O dado significa que a dinâmica ambiental sofreu alterações: “Acreditamos que o aumento da riqueza de espécies foi provocado pela modificação ambiental causada pelo fogo (…). Essa modificação junto à questão da seca, favoreceu o aparecimento de algumas espécies, por exemplo grandes herbívoros que não tinham registros anteriores na área, uma vez que podem ser atraídos por conta do rebrotamento”, explica Marcelo Magioli.
Tipos de florestas
O estudo aponta a importância da proteção das áreas monoespecíficas (formadas por apenas uma espécie de árvore), que se demonstraram mais sensíveis ao fogo, como é possível visualizar nas imagens a seguir. As florestas poliespecíficas (com várias espécies de árvores) foram mais resistentes quando comparadas as assembleias de mamíferos. A diversidade desses animais se mostrou maior no segundo tipo de floresta, evidenciando a necessidade desses ambientes mais complexos para a manutenção dos animais após incêndios.
Animais em risco
O artigo ainda mostrou que sete espécies tiveram sua abundância relativa fortemente afetada pelo aumento da proporção de áreas queimadas em florestas monoespecíficas, sendo duas ameaçadas de extinção em nível nacional como o veado-campeiro e a onça-pintada. As populações dessas espécies de grande porte são geralmente pequenas e isoladas, o Pantanal é um reduto de ambas no Brasil. Uma avaliação dos impactos deste megaincêndio nas populações de onças-pintadas indica um cenário perturbador para a conservação da espécie em longo prazo, considerando a proporção de indivíduos e habitats potencialmente afetados.
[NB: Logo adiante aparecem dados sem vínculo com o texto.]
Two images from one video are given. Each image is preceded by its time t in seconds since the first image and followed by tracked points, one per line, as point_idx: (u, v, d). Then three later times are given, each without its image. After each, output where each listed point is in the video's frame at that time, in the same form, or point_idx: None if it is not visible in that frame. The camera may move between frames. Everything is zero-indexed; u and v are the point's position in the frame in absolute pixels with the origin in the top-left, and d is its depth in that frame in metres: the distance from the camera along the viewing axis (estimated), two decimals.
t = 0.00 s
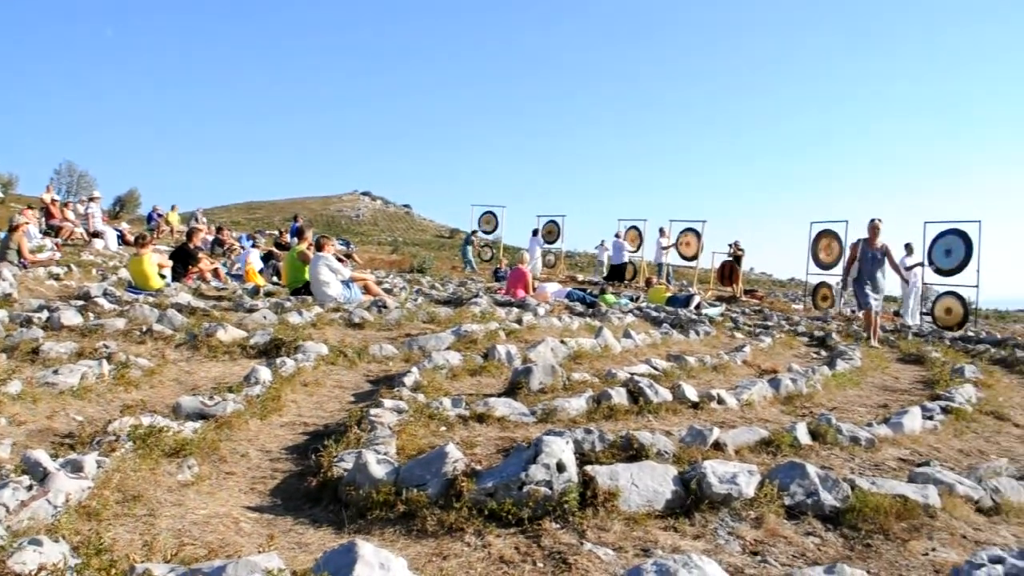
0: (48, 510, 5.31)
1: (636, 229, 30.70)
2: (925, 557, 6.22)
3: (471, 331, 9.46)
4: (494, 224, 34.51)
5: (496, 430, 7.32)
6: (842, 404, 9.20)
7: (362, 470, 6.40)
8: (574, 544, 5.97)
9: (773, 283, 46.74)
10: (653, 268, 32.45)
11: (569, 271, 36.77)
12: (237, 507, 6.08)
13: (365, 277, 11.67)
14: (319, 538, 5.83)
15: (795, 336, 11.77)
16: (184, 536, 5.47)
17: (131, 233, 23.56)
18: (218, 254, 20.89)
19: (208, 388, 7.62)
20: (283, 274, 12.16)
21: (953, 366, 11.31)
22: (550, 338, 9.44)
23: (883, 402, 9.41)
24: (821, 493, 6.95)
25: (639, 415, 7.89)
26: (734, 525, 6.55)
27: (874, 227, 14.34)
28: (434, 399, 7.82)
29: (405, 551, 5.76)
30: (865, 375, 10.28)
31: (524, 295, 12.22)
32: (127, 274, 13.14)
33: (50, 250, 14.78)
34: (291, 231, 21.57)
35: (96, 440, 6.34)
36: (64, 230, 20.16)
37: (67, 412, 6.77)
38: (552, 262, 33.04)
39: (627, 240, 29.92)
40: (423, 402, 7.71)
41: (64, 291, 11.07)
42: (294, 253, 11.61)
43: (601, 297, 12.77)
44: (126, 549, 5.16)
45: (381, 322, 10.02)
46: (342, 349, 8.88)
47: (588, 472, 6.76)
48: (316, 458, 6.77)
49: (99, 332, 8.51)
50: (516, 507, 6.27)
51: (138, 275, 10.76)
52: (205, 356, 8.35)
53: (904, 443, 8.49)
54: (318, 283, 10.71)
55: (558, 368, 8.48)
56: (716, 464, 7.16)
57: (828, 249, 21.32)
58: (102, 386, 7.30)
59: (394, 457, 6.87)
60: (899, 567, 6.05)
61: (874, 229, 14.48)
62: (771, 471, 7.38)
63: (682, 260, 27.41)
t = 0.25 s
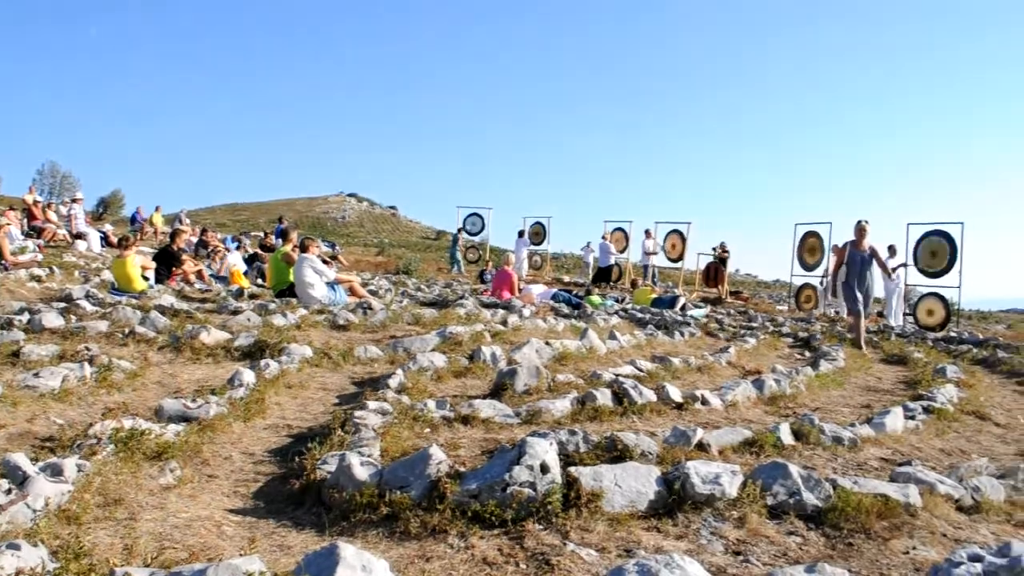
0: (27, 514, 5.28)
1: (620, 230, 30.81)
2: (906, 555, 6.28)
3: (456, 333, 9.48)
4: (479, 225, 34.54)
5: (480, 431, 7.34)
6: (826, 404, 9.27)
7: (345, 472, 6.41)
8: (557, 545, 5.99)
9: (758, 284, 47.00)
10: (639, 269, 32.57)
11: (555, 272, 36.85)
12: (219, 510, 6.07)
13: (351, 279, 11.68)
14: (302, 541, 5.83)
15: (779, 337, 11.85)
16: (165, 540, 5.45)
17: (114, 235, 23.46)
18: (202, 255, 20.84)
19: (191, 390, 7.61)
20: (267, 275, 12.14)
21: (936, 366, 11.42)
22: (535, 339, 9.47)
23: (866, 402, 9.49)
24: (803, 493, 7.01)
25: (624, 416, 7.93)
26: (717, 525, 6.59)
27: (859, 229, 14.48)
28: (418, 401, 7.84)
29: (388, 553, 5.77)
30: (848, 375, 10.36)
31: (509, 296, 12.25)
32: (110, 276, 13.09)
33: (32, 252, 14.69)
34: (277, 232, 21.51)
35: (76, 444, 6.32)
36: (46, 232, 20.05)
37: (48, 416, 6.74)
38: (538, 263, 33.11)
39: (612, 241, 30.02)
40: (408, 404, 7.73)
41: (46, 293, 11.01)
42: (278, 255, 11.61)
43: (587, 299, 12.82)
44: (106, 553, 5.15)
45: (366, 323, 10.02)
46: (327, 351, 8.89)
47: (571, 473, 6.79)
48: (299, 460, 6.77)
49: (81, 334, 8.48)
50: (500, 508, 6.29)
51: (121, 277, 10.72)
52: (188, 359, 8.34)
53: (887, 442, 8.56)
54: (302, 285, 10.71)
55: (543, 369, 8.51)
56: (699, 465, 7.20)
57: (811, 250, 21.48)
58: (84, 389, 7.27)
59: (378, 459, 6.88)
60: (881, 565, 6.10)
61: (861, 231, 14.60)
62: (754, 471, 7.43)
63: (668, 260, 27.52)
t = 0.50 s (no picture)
0: None
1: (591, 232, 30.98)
2: (868, 553, 6.39)
3: (425, 335, 9.50)
4: (450, 227, 34.54)
5: (447, 432, 7.37)
6: (791, 404, 9.40)
7: (310, 474, 6.41)
8: (523, 545, 6.02)
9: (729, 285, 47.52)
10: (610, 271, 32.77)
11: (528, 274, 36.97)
12: (182, 513, 6.05)
13: (319, 280, 11.66)
14: (266, 544, 5.82)
15: (747, 338, 12.01)
16: (127, 544, 5.42)
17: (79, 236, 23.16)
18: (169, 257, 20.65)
19: (155, 393, 7.57)
20: (235, 277, 12.09)
21: (900, 366, 11.64)
22: (504, 340, 9.52)
23: (831, 402, 9.64)
24: (767, 492, 7.10)
25: (591, 417, 8.00)
26: (682, 525, 6.66)
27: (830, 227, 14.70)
28: (386, 402, 7.85)
29: (353, 555, 5.77)
30: (814, 376, 10.52)
31: (479, 298, 12.29)
32: (74, 277, 12.94)
33: None
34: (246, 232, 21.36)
35: (36, 447, 6.27)
36: (8, 233, 19.74)
37: (8, 419, 6.66)
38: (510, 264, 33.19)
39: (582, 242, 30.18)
40: (375, 406, 7.74)
41: (8, 295, 10.85)
42: (246, 257, 11.56)
43: (556, 300, 12.89)
44: (65, 557, 5.11)
45: (334, 325, 10.01)
46: (294, 353, 8.87)
47: (538, 474, 6.83)
48: (264, 463, 6.76)
49: (43, 336, 8.38)
50: (466, 509, 6.31)
51: (87, 278, 10.66)
52: (152, 361, 8.28)
53: (851, 442, 8.70)
54: (270, 286, 10.67)
55: (511, 371, 8.55)
56: (664, 465, 7.28)
57: (779, 252, 21.77)
58: (46, 391, 7.19)
59: (344, 461, 6.89)
60: (843, 563, 6.21)
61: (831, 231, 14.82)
62: (719, 471, 7.52)
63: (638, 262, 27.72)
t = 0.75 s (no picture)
0: None
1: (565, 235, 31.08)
2: (839, 552, 6.48)
3: (399, 337, 9.50)
4: (424, 229, 34.49)
5: (421, 435, 7.37)
6: (764, 405, 9.51)
7: (282, 477, 6.38)
8: (496, 547, 6.02)
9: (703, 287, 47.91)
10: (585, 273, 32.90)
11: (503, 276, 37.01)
12: (152, 517, 5.99)
13: (292, 283, 11.62)
14: (238, 548, 5.78)
15: (720, 340, 12.12)
16: (96, 549, 5.35)
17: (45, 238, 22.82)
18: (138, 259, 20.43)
19: (125, 396, 7.50)
20: (207, 279, 12.00)
21: (870, 367, 11.81)
22: (478, 342, 9.54)
23: (803, 403, 9.76)
24: (740, 493, 7.17)
25: (565, 418, 8.04)
26: (656, 525, 6.71)
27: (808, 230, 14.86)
28: (359, 405, 7.84)
29: (325, 559, 5.75)
30: (786, 377, 10.65)
31: (453, 300, 12.30)
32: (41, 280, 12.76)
33: None
34: (216, 234, 21.16)
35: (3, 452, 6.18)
36: None
37: None
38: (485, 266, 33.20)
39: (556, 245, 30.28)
40: (348, 409, 7.72)
41: None
42: (217, 258, 11.49)
43: (531, 302, 12.93)
44: (32, 563, 5.03)
45: (307, 327, 9.98)
46: (266, 356, 8.83)
47: (511, 476, 6.84)
48: (235, 466, 6.72)
49: (10, 339, 8.27)
50: (440, 512, 6.30)
51: (55, 280, 10.55)
52: (122, 364, 8.20)
53: (822, 442, 8.81)
54: (242, 288, 10.61)
55: (485, 373, 8.57)
56: (637, 466, 7.33)
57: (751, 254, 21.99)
58: (13, 395, 7.08)
59: (316, 464, 6.87)
60: (814, 562, 6.29)
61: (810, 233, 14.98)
62: (692, 471, 7.59)
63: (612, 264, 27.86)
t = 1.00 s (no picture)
0: None
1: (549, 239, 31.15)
2: (820, 552, 6.53)
3: (382, 341, 9.50)
4: (408, 233, 34.45)
5: (404, 439, 7.37)
6: (746, 407, 9.57)
7: (264, 482, 6.37)
8: (479, 551, 6.03)
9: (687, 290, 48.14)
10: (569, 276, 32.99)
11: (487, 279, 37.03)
12: (133, 524, 5.97)
13: (275, 287, 11.59)
14: (220, 553, 5.77)
15: (704, 342, 12.19)
16: (76, 556, 5.32)
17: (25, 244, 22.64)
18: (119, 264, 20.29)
19: (106, 402, 7.46)
20: (189, 284, 11.96)
21: (852, 368, 11.91)
22: (461, 346, 9.56)
23: (785, 404, 9.84)
24: (722, 494, 7.22)
25: (548, 421, 8.07)
26: (639, 528, 6.74)
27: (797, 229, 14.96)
28: (342, 409, 7.84)
29: (307, 564, 5.74)
30: (768, 379, 10.72)
31: (437, 303, 12.31)
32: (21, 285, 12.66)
33: None
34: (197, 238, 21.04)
35: None
36: None
37: None
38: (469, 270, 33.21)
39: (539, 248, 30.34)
40: (331, 413, 7.72)
41: None
42: (199, 263, 11.46)
43: (515, 305, 12.96)
44: (11, 570, 4.99)
45: (290, 332, 9.96)
46: (248, 361, 8.82)
47: (495, 479, 6.85)
48: (217, 472, 6.70)
49: None
50: (422, 516, 6.30)
51: (35, 285, 10.49)
52: (103, 369, 8.17)
53: (804, 443, 8.88)
54: (224, 293, 10.59)
55: (468, 376, 8.58)
56: (620, 468, 7.36)
57: (734, 257, 22.12)
58: None
59: (299, 469, 6.87)
60: (795, 563, 6.34)
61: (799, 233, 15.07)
62: (674, 473, 7.63)
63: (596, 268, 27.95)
Os resultados também demonstram impacto nos animais chamados de dependentes florestas, o biólogo Magioli consta que “muitas delas [espécies] apesar de estarem presentes e andando nessas áreas que foram queimadas, dependem de floresta. A partir do momento que você tira floresta essas espécies acabam não conseguindo sobreviver mais. (…) A própria onça-pintada, a anta, o veado-mateiro, (…) a onça-parda também. Primatas que estão presentes ali, como macaco-prego, o bugio. O tamanduá-bandeira, (…) depende da floresta para termorregulação. Então mesmo aqueles que são adaptados a áreas abertas dependem dessas áreas de floresta, como áreas de refúgio, de repouso.”
As queimadas continuam evoluindo no Brasil desde o megaincêndio de 2020, angustiando quem acompanha. A sensação é que acumula-se grandes acontecimentos calamitosos quando o assunto é meio-ambiente. Frente ao cenário atual e levando como base o artigo, Magioli comenta: “A nossa preocupação é esta: esse tipo de evento [incêndios severos e de grande magnitude] se repetindo. Isso pode causar descaracterização dessas comunidades, dessas assembleias de mamíferos, trazendo espécies que não são esperadas ali, modificando a composição. E, na pior das hipóteses, a repetição desses eventos podem levar à extinções locais.”
Fonte: Magioli, M. et al. 2024. Forest type modulates mammalian responses to megafires. Scientific Reports 14: 13538.